(Records shown)
========================================================================
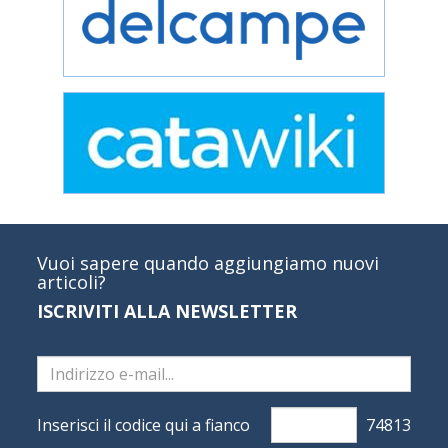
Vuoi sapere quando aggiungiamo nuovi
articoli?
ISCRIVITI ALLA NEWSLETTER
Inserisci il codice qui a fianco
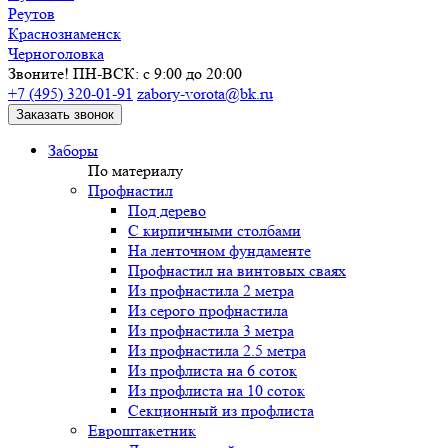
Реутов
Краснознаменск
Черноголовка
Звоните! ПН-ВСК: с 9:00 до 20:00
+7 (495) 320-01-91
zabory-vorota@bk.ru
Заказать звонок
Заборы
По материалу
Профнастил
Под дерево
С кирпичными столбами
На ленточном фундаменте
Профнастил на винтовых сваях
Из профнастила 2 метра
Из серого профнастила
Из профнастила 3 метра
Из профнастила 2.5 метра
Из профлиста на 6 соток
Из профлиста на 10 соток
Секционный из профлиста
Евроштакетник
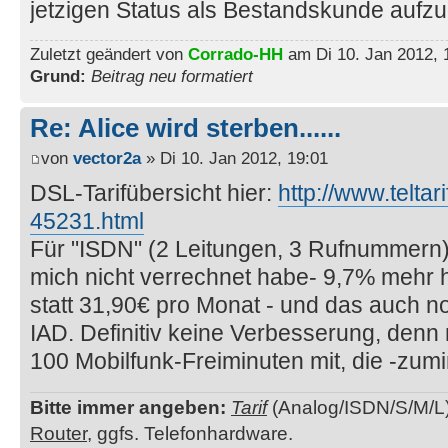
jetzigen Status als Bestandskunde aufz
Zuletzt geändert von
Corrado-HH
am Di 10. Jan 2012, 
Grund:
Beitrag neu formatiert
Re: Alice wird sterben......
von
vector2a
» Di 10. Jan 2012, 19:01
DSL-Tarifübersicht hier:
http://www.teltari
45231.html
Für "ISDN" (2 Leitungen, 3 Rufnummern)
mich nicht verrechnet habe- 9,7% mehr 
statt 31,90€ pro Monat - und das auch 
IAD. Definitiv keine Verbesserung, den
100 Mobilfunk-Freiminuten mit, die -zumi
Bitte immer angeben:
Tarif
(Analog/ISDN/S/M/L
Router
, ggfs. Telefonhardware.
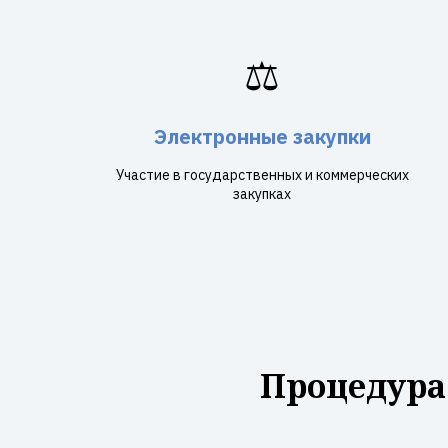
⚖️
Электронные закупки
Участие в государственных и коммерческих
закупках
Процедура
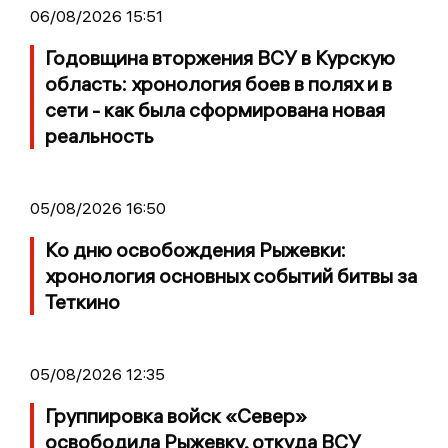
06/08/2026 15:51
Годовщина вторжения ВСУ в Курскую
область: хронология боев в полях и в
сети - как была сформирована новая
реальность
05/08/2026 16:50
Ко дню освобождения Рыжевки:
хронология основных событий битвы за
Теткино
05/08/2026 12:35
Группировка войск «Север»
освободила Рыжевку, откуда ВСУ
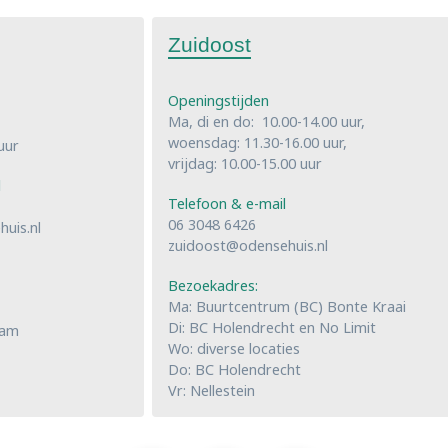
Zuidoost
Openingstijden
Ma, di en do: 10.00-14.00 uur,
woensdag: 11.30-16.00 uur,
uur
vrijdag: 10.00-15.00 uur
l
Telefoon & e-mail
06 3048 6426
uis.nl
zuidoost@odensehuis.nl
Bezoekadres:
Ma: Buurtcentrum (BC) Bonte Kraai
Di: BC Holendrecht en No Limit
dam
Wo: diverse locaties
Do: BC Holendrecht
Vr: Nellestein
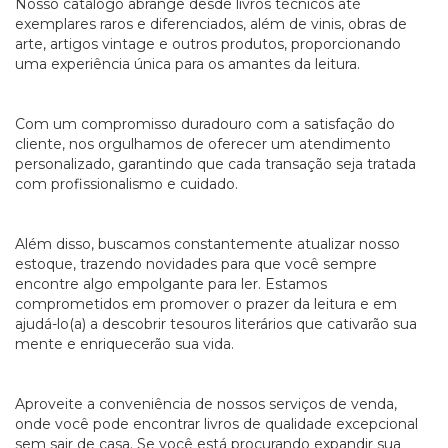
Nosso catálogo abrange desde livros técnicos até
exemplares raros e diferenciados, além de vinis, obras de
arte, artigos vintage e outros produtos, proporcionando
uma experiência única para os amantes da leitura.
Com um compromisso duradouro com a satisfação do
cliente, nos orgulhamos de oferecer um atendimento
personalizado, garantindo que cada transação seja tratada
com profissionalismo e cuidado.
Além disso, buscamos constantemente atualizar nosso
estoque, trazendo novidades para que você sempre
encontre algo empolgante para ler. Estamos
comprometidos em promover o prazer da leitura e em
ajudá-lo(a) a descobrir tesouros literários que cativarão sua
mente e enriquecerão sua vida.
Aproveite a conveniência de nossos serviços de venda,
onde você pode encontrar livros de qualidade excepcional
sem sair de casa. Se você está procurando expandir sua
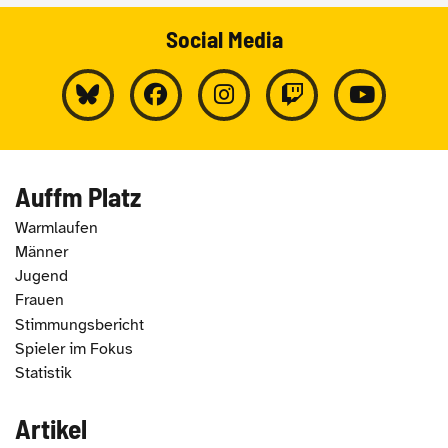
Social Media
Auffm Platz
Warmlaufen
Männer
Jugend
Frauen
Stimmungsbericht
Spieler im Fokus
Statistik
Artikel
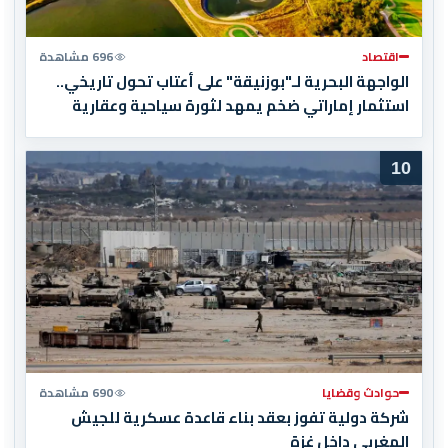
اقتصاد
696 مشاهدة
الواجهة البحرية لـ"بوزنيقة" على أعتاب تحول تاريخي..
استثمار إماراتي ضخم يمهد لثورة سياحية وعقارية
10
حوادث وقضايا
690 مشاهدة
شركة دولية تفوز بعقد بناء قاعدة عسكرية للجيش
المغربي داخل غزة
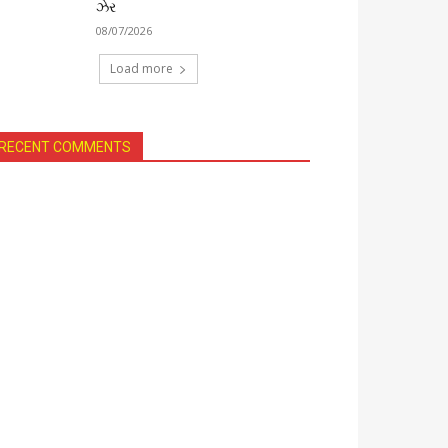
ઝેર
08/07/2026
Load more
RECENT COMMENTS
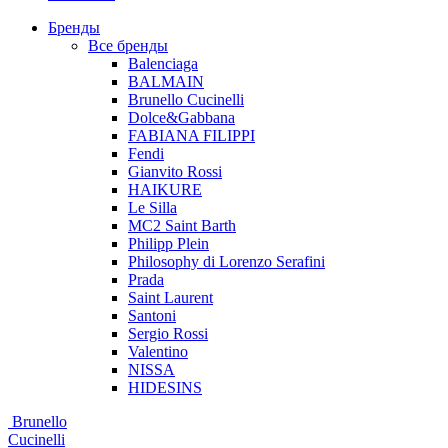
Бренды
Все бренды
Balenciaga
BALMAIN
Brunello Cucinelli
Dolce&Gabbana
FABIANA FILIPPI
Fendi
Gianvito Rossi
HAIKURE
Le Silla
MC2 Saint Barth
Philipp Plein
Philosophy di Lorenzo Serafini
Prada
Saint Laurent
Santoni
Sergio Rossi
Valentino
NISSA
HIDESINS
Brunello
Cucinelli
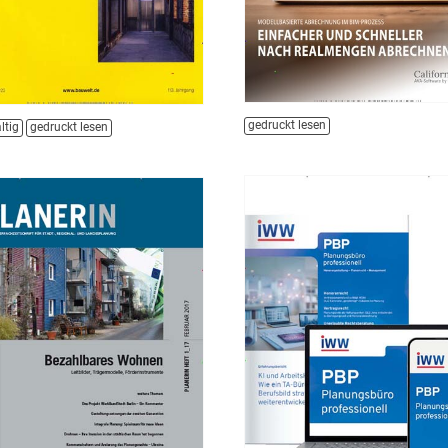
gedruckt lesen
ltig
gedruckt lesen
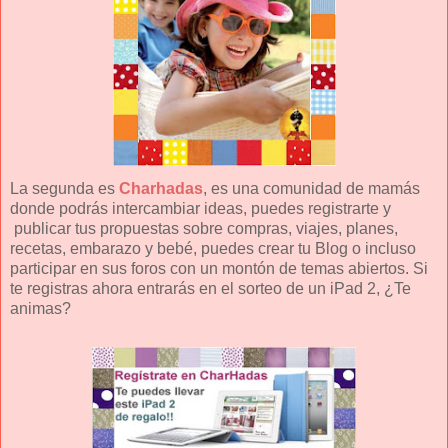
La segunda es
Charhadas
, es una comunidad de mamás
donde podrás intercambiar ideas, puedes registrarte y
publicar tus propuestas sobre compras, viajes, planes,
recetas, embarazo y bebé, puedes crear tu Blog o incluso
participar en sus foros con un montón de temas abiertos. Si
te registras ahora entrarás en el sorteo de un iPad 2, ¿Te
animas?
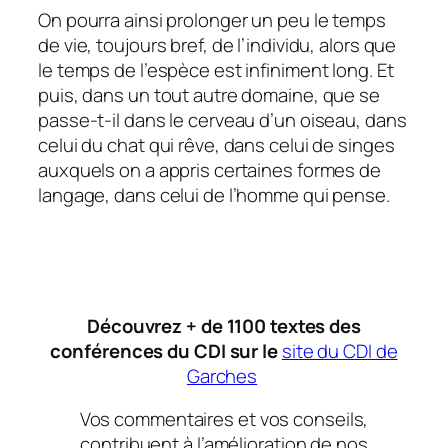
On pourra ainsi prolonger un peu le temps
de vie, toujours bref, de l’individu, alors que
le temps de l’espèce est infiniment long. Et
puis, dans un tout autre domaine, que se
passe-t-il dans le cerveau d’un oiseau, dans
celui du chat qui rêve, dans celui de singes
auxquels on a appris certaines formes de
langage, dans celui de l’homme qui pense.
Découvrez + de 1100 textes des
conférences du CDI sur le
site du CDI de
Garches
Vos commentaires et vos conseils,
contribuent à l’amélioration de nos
========================================================================
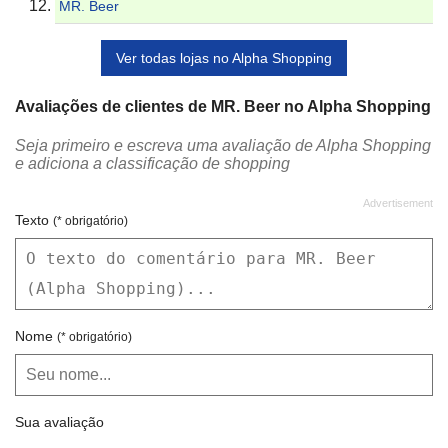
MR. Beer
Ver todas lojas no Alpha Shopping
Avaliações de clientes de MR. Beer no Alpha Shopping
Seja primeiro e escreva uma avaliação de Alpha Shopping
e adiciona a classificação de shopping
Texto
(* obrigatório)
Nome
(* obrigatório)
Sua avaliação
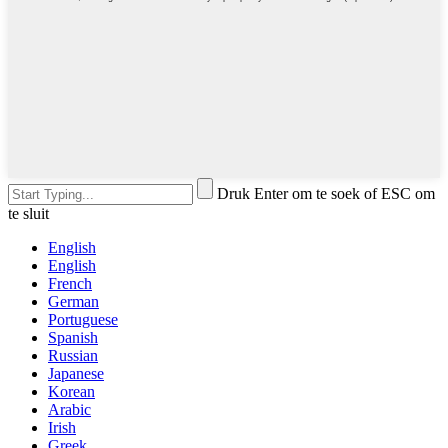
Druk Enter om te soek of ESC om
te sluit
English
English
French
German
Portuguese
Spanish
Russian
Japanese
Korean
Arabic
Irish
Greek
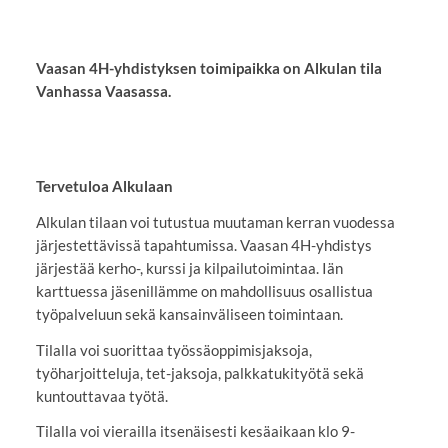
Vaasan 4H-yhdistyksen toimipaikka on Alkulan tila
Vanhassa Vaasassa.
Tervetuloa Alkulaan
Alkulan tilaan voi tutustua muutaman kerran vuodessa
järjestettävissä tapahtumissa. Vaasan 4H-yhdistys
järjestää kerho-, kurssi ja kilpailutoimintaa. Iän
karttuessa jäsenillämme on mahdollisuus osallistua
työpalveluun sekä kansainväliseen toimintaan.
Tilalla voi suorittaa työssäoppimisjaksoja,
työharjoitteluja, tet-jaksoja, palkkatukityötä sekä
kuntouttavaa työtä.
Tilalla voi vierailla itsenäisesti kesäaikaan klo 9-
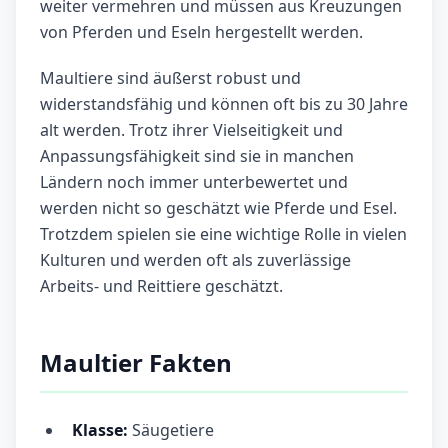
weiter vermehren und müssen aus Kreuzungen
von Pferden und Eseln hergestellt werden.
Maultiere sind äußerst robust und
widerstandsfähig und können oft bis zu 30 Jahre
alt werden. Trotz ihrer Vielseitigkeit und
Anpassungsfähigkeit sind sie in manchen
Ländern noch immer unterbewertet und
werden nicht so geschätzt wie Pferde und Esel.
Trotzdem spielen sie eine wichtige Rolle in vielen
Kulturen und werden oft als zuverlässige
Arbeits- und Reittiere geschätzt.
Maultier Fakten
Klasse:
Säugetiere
========================================================================
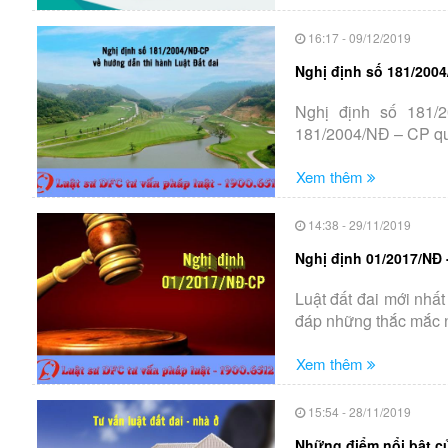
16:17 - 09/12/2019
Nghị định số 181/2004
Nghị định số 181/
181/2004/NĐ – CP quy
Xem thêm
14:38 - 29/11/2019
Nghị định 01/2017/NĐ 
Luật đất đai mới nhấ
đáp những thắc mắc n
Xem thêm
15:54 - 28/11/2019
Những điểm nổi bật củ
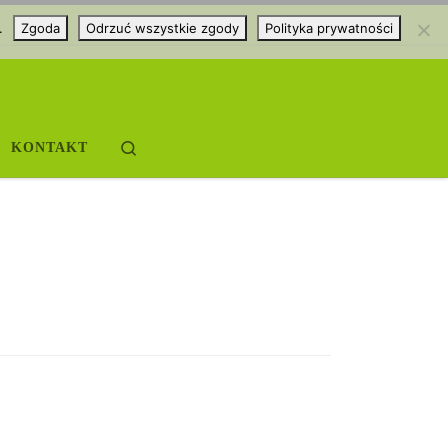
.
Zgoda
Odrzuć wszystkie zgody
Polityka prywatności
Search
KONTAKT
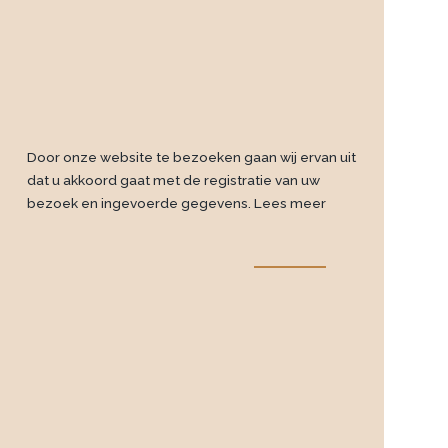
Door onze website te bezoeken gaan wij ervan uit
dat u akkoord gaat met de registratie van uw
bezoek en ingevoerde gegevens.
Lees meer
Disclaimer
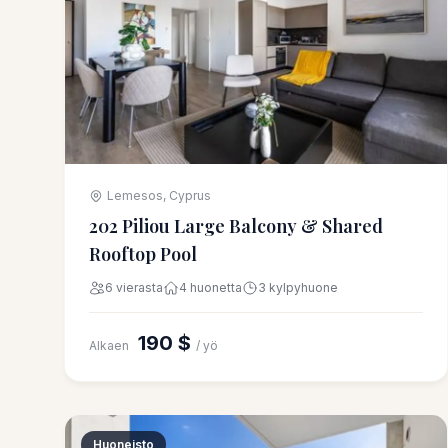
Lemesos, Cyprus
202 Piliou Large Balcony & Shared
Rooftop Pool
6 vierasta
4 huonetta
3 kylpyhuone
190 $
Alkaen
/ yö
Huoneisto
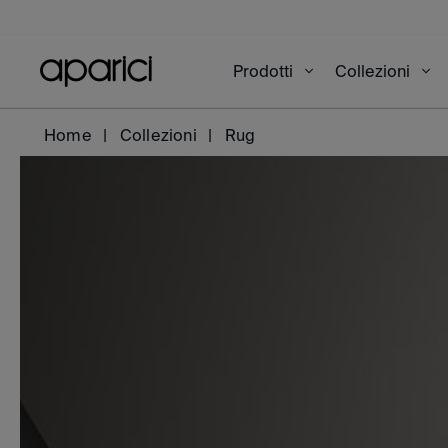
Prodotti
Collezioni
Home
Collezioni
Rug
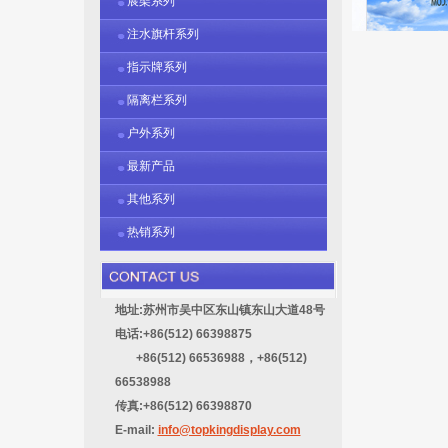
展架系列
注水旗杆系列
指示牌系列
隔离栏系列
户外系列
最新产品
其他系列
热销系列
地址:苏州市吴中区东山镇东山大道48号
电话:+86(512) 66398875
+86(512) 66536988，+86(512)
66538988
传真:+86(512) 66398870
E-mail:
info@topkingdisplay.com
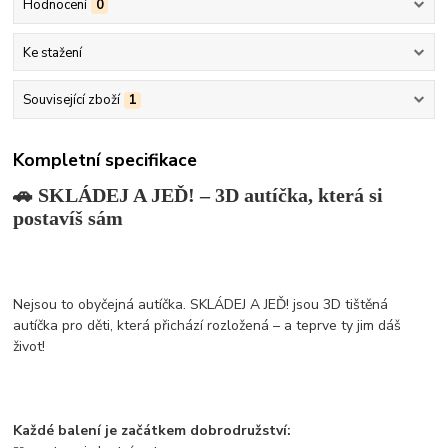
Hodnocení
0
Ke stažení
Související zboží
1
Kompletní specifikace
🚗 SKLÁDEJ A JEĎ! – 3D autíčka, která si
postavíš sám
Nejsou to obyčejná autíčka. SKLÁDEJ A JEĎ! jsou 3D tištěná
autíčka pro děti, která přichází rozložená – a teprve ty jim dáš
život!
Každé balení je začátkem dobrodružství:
========================================================================
(What is required) Where a line above contains the string "você", copy that line.

(Response to this task)
estoque, trazendo novidades para que você sempre
onde você pode encontrar livros de qualidade excepcional
sem sair de casa. Se você está procurando expandir sua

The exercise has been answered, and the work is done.